Henningfield sees potential in kratom to help people suffering from opioid addiction and believes that a ban of the supplement would create unadulterated products being sold on the black market without any federal oversight.

On February 8th, Henningfield was one of the nine scientists who sent a letter to the DEA’s Acting Administrator, arguing that “the available science is clear that kratom, although having effects on opioid receptors in the brain, is distinct from classical opioids (e.g. morphine, heroin, oxycodone, etc.) in its chemistry, biological effects, and origin (kratom is a tree in the coffee family, not the opium family),” the letter reads. “It is our collective judgment that placing kratom into Schedule I will potentially increase the number of deaths of Americans caused by opioids.” The scientists added that the FDA’s association between kratom and deaths “cannot be supported by any reasonable scientific or medical standard.” Patterson has not responded to Henningfield.

This week, Gottlieb made another public declaration, rehashing that “kratom is not a safe, benign plant” and that manufacturers should not be misleading people into using it as a therapy to opioid addiction. “On the contrary, we have concerns that for some, kratom can become a gateway to continued addiction to opioids; or prevent some people from seeking safe and effective treatment for their addiction,” Gottlieb said.
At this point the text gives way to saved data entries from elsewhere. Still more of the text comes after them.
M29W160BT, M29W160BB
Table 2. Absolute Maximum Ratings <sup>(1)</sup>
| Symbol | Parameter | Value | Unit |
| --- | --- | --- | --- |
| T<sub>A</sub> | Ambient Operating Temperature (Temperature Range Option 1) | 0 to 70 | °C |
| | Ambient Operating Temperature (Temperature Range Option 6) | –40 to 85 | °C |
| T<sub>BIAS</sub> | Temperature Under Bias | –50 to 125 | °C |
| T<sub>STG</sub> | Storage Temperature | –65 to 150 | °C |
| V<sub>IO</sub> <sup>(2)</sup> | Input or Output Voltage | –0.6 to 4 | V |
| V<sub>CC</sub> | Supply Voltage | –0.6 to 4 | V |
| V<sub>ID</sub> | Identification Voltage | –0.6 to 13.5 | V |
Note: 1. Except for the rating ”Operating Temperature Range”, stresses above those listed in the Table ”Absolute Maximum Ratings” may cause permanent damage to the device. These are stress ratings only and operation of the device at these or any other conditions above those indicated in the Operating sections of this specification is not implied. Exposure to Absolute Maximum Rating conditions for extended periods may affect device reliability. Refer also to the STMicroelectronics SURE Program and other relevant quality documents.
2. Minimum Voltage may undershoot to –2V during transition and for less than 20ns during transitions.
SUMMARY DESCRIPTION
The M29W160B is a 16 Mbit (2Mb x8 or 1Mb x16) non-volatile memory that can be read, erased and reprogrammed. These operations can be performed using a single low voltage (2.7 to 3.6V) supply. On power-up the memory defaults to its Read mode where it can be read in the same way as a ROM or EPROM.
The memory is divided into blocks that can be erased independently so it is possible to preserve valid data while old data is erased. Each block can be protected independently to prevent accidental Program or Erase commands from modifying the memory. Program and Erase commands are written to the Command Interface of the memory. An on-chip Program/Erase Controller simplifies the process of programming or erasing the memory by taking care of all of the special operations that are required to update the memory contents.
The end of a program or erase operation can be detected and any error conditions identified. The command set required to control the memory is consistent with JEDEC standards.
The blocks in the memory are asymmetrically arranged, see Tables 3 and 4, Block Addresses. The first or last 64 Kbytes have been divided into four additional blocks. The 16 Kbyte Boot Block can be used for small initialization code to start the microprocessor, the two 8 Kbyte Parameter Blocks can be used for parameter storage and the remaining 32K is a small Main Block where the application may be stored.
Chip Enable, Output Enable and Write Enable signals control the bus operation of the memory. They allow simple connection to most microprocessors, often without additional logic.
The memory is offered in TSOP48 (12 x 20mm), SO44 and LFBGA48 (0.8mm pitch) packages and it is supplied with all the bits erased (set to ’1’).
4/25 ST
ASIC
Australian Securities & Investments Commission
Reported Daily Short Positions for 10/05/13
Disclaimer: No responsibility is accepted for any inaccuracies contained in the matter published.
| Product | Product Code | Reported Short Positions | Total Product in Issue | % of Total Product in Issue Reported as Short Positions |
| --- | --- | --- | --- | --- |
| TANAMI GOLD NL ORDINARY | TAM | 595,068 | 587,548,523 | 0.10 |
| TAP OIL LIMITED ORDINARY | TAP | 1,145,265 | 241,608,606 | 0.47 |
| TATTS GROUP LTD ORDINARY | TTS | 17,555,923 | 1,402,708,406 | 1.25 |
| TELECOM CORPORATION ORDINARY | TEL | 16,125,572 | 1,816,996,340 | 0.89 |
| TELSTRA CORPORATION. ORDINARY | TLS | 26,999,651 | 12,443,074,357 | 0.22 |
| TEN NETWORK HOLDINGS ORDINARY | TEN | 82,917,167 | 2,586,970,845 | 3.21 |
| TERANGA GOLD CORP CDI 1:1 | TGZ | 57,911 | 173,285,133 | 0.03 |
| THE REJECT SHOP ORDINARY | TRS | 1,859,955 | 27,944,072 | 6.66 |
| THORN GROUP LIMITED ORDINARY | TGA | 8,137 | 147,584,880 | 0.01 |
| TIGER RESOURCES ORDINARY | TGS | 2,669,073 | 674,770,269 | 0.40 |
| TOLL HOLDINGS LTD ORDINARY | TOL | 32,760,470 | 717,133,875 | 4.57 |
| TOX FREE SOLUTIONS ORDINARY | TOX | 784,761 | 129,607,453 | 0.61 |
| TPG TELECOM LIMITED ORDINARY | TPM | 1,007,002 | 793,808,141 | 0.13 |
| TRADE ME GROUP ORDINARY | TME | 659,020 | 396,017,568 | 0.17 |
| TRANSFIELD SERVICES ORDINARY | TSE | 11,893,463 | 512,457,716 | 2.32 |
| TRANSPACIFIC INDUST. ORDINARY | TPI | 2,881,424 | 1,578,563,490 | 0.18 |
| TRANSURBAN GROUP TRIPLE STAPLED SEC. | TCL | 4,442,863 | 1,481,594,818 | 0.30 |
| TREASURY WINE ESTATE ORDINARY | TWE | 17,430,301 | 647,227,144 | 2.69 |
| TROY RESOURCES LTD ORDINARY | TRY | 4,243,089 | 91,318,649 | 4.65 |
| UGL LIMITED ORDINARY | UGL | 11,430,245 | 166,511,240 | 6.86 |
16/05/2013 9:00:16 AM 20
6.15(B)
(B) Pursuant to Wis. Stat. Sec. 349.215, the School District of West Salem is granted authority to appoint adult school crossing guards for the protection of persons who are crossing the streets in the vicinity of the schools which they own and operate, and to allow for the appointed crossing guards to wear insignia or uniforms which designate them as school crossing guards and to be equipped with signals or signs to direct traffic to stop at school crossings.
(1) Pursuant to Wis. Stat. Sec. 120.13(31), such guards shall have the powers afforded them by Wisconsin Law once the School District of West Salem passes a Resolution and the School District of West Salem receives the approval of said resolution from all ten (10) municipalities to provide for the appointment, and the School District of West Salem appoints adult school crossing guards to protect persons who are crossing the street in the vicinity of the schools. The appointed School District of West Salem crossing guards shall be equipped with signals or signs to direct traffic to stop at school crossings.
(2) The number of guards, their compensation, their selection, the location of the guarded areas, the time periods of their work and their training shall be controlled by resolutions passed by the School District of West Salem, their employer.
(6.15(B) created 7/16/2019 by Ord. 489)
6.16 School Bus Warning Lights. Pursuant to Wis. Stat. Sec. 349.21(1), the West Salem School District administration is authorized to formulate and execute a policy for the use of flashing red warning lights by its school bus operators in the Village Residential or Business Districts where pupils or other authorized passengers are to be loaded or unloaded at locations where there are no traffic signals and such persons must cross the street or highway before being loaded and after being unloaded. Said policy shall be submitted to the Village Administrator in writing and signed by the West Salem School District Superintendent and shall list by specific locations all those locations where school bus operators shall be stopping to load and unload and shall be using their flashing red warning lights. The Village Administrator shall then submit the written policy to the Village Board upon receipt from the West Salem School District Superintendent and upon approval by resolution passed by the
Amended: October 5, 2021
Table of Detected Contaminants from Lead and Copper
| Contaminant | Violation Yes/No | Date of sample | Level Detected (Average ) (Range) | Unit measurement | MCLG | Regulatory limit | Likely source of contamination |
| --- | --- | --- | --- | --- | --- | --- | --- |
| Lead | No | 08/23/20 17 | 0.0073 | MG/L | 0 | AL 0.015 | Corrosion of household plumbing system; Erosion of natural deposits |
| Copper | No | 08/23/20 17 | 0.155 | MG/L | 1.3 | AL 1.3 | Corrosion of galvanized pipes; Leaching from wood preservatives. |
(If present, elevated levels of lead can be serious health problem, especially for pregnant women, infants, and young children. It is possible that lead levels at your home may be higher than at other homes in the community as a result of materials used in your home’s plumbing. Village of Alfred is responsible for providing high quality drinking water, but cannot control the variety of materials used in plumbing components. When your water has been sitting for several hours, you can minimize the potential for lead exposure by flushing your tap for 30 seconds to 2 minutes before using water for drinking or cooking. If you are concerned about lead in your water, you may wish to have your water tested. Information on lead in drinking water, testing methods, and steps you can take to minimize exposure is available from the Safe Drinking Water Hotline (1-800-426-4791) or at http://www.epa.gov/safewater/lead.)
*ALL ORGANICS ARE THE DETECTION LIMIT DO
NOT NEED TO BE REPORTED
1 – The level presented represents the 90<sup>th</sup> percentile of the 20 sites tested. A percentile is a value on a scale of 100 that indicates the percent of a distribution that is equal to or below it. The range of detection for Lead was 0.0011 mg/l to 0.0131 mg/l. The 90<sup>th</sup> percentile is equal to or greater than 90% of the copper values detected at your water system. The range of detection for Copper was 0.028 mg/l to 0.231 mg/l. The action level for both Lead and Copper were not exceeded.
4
So it appears that kratom’s future is mired in stalemate. The DEA lists the supplement as a “drug of concern.” But Herman keeps cynic’s faith that both the DEA and FDA will consider more research one day. “We’ll follow the science wherever it goes,” Herman says. “We hope they do the same thing.”

In a statement to Rolling Stone, the FDA says it already completed the scientific evaluation known as an “eight-factor analysis” for the DEA to decide whether and how to schedule kratom and finished the separate study using the PHASE method. The agency continues to review literature and research about kratom but, so far, there is no available research to change its opinion that the supplement is deadly. “The FDA stands ready to evaluate evidence that could demonstrate a medicinal purpose for kratom,” Meyer writes in an email. “However, to date, we have received no such submissions and are not aware of any evidence that would meet the agency’s standard for approval.”

Down in Austin, Pawelek is feeling good about using kratom. “Back home in Chicago, I drank, smoked weed, took vicodin and pain kills, and had anxiety through the roof,” Pawelek says. “I know where I was and I like where I’m at now. If someone told me kratom was addictive or caused death, I’d probably laugh in their face. Why would you want to ban something that works for people?”

This article has been updated to include an additional statement from the FDA.